-- Extracted records --
#####

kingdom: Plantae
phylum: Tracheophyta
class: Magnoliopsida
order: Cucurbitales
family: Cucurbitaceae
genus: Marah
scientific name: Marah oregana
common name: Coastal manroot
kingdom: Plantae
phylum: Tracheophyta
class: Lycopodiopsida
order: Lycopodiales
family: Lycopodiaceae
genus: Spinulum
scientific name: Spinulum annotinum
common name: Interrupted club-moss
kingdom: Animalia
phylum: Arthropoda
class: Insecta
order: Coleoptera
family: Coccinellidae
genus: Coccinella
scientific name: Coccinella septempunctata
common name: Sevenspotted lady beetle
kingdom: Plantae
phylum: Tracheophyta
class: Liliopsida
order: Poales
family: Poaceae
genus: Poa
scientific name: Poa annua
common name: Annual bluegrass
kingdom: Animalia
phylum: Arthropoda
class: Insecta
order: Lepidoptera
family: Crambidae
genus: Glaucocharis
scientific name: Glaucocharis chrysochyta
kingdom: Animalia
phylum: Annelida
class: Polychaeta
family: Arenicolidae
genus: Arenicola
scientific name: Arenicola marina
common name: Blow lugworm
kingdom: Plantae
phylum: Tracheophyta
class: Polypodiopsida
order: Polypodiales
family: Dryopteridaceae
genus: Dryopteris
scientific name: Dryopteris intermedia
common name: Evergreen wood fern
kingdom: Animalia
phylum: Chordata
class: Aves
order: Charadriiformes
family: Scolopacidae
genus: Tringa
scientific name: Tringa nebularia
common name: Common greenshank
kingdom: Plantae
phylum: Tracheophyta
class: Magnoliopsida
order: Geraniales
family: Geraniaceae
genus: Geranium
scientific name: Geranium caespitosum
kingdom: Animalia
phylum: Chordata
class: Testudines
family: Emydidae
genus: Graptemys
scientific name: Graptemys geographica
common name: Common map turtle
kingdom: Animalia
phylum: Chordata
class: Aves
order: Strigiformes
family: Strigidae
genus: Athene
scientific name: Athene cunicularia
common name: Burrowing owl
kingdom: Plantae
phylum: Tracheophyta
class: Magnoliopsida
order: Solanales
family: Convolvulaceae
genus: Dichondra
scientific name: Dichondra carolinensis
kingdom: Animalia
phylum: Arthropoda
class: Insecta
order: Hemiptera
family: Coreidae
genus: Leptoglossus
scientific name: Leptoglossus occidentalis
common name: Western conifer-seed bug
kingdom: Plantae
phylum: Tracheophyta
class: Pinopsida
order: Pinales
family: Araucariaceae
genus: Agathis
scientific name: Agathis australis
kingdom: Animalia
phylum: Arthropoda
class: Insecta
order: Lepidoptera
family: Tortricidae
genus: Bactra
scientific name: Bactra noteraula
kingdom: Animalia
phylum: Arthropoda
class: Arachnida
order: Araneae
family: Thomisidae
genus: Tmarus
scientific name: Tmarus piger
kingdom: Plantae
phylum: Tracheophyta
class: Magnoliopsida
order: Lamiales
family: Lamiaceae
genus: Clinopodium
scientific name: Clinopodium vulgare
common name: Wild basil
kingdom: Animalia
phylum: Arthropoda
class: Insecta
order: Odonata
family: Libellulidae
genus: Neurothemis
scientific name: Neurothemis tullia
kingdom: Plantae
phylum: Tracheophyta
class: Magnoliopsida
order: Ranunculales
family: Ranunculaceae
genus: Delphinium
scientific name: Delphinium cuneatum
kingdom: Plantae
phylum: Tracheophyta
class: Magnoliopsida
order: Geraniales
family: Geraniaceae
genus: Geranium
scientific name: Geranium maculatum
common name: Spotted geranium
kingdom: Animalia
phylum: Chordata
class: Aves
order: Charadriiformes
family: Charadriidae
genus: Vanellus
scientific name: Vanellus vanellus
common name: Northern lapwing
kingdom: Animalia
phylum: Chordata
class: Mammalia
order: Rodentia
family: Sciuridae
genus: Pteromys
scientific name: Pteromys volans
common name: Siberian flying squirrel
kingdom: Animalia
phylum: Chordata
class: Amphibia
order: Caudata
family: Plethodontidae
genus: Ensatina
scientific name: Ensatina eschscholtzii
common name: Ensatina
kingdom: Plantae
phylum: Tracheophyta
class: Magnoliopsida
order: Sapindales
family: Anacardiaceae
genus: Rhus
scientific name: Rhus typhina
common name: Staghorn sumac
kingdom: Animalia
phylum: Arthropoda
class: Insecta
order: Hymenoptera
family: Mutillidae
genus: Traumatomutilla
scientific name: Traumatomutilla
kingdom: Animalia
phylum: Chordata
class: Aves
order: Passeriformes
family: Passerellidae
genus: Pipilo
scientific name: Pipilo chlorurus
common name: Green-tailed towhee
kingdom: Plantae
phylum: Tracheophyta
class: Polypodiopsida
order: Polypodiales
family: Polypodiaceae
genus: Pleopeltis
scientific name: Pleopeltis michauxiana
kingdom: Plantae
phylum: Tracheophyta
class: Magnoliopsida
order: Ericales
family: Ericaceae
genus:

#####

-- Instruction --
Switch "common name" to "vernacular name" throughout the material, and give all the lines again with nothing else changed.

-- Problem solution --
kingdom: Plantae
phylum: Tracheophyta
class: Magnoliopsida
order: Cucurbitales
family: Cucurbitaceae
genus: Marah
scientific name: Marah oregana
vernacular name: Coastal manroot
kingdom: Plantae
phylum: Tracheophyta
class: Lycopodiopsida
order: Lycopodiales
family: Lycopodiaceae
genus: Spinulum
scientific name: Spinulum annotinum
vernacular name: Interrupted club-moss
kingdom: Animalia
phylum: Arthropoda
class: Insecta
order: Coleoptera
family: Coccinellidae
genus: Coccinella
scientific name: Coccinella septempunctata
vernacular name: Sevenspotted lady beetle
kingdom: Plantae
phylum: Tracheophyta
class: Liliopsida
order: Poales
family: Poaceae
genus: Poa
scientific name: Poa annua
vernacular name: Annual bluegrass
kingdom: Animalia
phylum: Arthropoda
class: Insecta
order: Lepidoptera
family: Crambidae
genus: Glaucocharis
scientific name: Glaucocharis chrysochyta
kingdom: Animalia
phylum: Annelida
class: Polychaeta
family: Arenicolidae
genus: Arenicola
scientific name: Arenicola marina
vernacular name: Blow lugworm
kingdom: Plantae
phylum: Tracheophyta
class: Polypodiopsida
order: Polypodiales
family: Dryopteridaceae
genus: Dryopteris
scientific name: Dryopteris intermedia
vernacular name: Evergreen wood fern
kingdom: Animalia
phylum: Chordata
class: Aves
order: Charadriiformes
family: Scolopacidae
genus: Tringa
scientific name: Tringa nebularia
vernacular name: Common greenshank
kingdom: Plantae
phylum: Tracheophyta
class: Magnoliopsida
order: Geraniales
family: Geraniaceae
genus: Geranium
scientific name: Geranium caespitosum
kingdom: Animalia
phylum: Chordata
class: Testudines
family: Emydidae
genus: Graptemys
scientific name: Graptemys geographica
vernacular name: Common map turtle
kingdom: Animalia
phylum: Chordata
class: Aves
order: Strigiformes
family: Strigidae
genus: Athene
scientific name: Athene cunicularia
vernacular name: Burrowing owl
kingdom: Plantae
phylum: Tracheophyta
class: Magnoliopsida
order: Solanales
family: Convolvulaceae
genus: Dichondra
scientific name: Dichondra carolinensis
kingdom: Animalia
phylum: Arthropoda
class: Insecta
order: Hemiptera
family: Coreidae
genus: Leptoglossus
scientific name: Leptoglossus occidentalis
vernacular name: Western conifer-seed bug
kingdom: Plantae
phylum: Tracheophyta
class: Pinopsida
order: Pinales
family: Araucariaceae
genus: Agathis
scientific name: Agathis australis
kingdom: Animalia
phylum: Arthropoda
class: Insecta
order: Lepidoptera
family: Tortricidae
genus: Bactra
scientific name: Bactra noteraula
kingdom: Animalia
phylum: Arthropoda
class: Arachnida
order: Araneae
family: Thomisidae
genus: Tmarus
scientific name: Tmarus piger
kingdom: Plantae
phylum: Tracheophyta
class: Magnoliopsida
order: Lamiales
family: Lamiaceae
genus: Clinopodium
scientific name: Clinopodium vulgare
vernacular name: Wild basil
kingdom: Animalia
phylum: Arthropoda
class: Insecta
order: Odonata
family: Libellulidae
genus: Neurothemis
scientific name: Neurothemis tullia
kingdom: Plantae
phylum: Tracheophyta
class: Magnoliopsida
order: Ranunculales
family: Ranunculaceae
genus: Delphinium
scientific name: Delphinium cuneatum
kingdom: Plantae
phylum: Tracheophyta
class: Magnoliopsida
order: Geraniales
family: Geraniaceae
genus: Geranium
scientific name: Geranium maculatum
vernacular name: Spotted geranium
kingdom: Animalia
phylum: Chordata
class: Aves
order: Charadriiformes
family: Charadriidae
genus: Vanellus
scientific name: Vanellus vanellus
vernacular name: Northern lapwing
kingdom: Animalia
phylum: Chordata
class: Mammalia
order: Rodentia
family: Sciuridae
genus: Pteromys
scientific name: Pteromys volans
vernacular name: Siberian flying squirrel
kingdom: Animalia
phylum: Chordata
class: Amphibia
order: Caudata
family: Plethodontidae
genus: Ensatina
scientific name: Ensatina eschscholtzii
vernacular name: Ensatina
kingdom: Plantae
phylum: Tracheophyta
class: Magnoliopsida
order: Sapindales
family: Anacardiaceae
genus: Rhus
scientific name: Rhus typhina
vernacular name: Staghorn sumac
kingdom: Animalia
phylum: Arthropoda
class: Insecta
order: Hymenoptera
family: Mutillidae
genus: Traumatomutilla
scientific name: Traumatomutilla
kingdom: Animalia
phylum: Chordata
class: Aves
order: Passeriformes
family: Passerellidae
genus: Pipilo
scientific name: Pipilo chlorurus
vernacular name: Green-tailed towhee
kingdom: Plantae
phylum: Tracheophyta
class: Polypodiopsida
order: Polypodiales
family: Polypodiaceae
genus: Pleopeltis
scientific name: Pleopeltis michauxiana
kingdom: Plantae
phylum: Tracheophyta
class: Magnoliopsida
order: Ericales
family: Ericaceae
genus:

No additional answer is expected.